Copy, from the material below, each line where "along" shows up.
----------
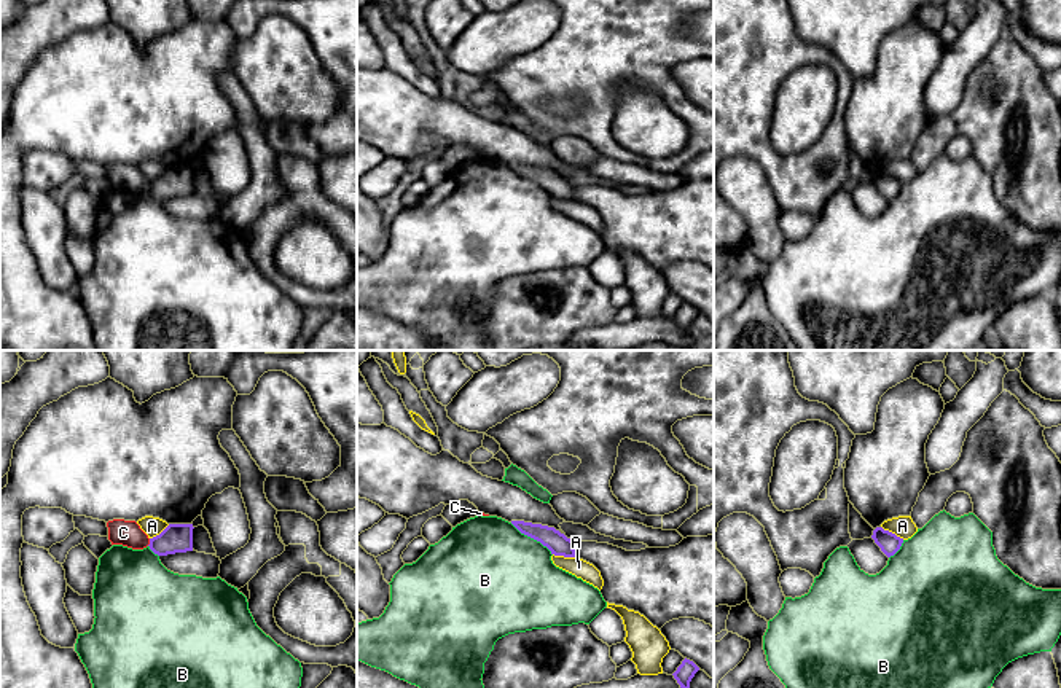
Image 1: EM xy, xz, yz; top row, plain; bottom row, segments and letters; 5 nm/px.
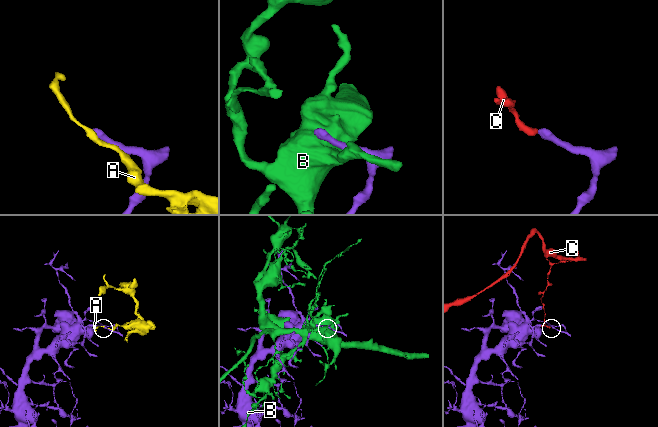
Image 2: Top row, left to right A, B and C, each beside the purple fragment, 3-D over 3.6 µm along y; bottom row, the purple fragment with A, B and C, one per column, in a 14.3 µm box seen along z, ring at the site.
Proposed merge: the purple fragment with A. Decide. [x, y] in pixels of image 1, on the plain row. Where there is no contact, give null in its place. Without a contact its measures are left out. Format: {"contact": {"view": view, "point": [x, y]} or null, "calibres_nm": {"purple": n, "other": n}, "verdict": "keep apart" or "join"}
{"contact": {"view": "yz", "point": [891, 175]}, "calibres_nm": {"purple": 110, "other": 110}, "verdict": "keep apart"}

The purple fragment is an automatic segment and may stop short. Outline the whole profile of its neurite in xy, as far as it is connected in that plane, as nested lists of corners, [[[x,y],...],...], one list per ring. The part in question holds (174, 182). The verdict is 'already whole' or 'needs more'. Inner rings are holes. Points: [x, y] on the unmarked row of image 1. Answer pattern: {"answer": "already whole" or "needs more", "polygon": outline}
----------
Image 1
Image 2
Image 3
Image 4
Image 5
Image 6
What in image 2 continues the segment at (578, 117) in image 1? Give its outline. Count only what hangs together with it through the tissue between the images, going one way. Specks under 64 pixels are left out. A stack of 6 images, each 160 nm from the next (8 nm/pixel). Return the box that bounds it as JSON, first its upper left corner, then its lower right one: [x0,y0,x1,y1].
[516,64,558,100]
----------
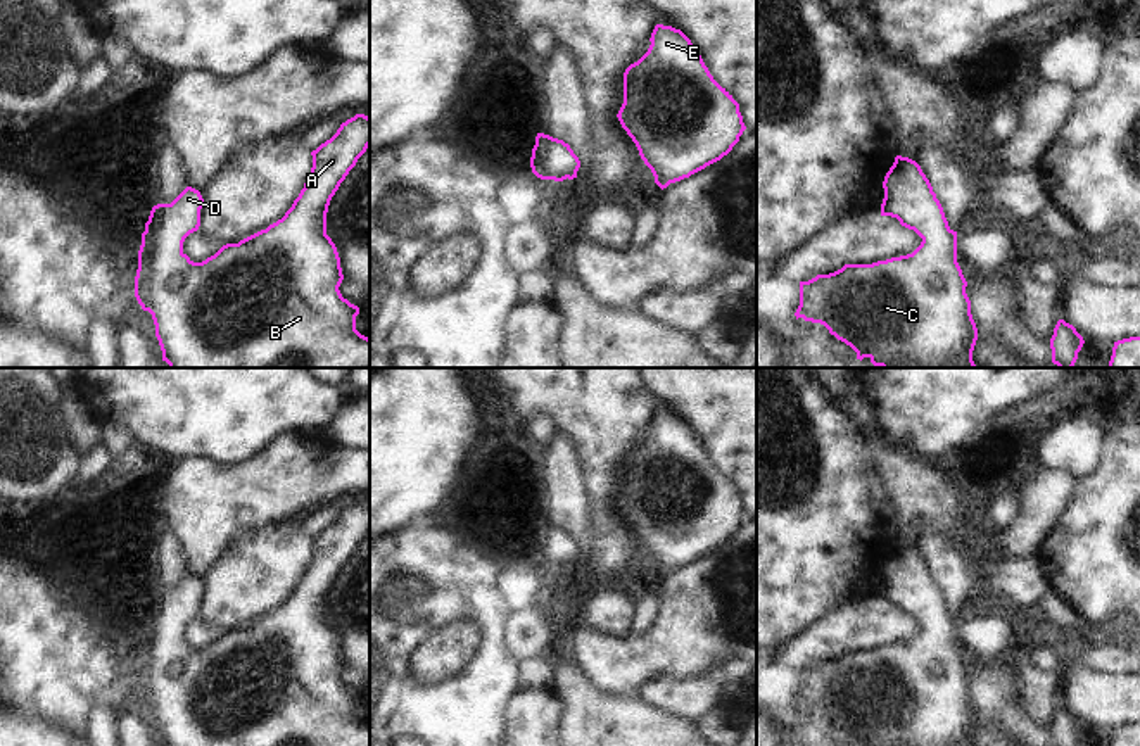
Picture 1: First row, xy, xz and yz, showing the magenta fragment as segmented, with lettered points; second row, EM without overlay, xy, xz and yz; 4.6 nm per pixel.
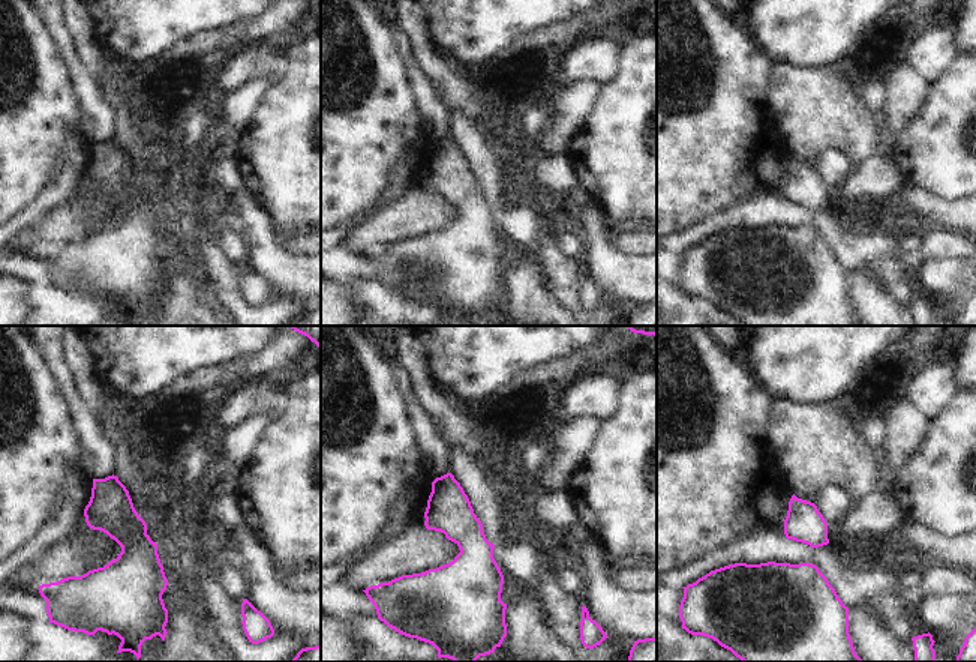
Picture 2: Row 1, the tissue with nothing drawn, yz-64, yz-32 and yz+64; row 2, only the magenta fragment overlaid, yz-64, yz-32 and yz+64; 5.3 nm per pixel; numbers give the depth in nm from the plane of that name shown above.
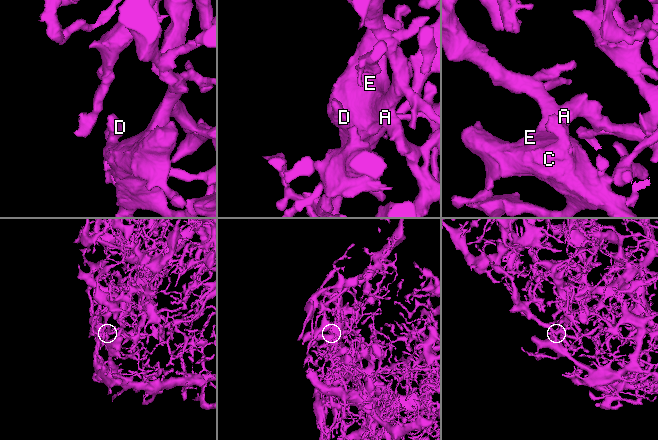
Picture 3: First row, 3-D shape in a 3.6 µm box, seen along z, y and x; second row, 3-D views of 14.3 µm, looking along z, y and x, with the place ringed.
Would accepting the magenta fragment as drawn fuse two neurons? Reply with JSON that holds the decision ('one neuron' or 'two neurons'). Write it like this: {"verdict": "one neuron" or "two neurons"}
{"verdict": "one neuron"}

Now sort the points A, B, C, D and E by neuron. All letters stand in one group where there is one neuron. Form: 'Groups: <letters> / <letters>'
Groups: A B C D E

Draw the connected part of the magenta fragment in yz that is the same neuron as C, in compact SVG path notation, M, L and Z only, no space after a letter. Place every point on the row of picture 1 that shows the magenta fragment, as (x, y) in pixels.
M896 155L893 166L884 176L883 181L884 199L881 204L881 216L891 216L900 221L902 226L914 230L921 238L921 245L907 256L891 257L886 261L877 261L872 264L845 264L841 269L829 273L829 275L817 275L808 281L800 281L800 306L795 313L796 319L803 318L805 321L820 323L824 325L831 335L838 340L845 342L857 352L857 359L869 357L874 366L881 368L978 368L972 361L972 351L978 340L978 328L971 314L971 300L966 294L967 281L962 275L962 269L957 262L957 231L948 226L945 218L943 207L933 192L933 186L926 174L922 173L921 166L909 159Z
----------
▸ **Your response**
Image 2: Top row, left to right A, B and C, each beside the purple fragment, 3-D over 3.6 µm along y; bottom row, the purple fragment with A, B and C, one per column, in a 14.3 µm box seen along z, ring at the site.
Picture 3: First row, 3-D shape in a 3.6 µm box, seen along z, y and x; second row, 3-D views of 14.3 µm, looking along z, y and x, with the place ringed.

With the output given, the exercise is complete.